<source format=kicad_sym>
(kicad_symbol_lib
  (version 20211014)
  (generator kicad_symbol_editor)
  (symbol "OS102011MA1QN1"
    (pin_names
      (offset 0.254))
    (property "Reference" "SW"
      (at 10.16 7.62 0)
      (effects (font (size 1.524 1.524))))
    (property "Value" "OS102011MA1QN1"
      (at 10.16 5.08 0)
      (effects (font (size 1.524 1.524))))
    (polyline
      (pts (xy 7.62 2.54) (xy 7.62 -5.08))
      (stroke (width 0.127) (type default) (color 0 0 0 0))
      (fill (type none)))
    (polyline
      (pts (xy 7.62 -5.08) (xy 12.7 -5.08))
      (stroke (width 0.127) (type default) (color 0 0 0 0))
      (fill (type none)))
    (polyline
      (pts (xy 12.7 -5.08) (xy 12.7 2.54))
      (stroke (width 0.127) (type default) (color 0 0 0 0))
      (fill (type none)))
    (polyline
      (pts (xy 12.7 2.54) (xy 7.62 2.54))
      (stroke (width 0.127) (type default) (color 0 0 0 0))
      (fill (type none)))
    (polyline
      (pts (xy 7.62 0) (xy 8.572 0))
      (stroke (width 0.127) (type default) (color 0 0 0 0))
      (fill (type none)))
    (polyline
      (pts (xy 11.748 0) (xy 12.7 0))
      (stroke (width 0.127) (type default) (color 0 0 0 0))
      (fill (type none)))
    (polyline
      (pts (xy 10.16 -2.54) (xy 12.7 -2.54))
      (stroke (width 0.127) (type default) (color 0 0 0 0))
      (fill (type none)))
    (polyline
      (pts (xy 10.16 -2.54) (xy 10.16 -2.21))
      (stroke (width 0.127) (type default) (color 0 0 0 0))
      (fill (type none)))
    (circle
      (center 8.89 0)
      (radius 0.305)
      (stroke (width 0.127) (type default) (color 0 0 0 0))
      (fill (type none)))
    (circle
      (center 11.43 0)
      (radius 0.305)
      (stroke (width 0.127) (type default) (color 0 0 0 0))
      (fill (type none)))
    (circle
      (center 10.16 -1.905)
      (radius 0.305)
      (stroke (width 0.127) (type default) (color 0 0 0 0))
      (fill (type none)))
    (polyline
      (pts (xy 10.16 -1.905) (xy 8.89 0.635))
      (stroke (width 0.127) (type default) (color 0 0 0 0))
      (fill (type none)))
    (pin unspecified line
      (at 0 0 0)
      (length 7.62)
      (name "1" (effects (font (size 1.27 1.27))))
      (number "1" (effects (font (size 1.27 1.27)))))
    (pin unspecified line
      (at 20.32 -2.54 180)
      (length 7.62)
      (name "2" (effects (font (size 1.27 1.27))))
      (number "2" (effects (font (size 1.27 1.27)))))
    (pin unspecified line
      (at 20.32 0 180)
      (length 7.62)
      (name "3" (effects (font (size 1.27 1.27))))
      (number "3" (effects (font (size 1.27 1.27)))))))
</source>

******

What to produce -
Wherever the word "number" occurs in a line of the listing, copy that line.

Answer to the problem -
      (number "1" (effects (font (size 1.27 1.27)))))
      (number "2" (effects (font (size 1.27 1.27)))))
      (number "3" (effects (font (size 1.27 1.27)))))))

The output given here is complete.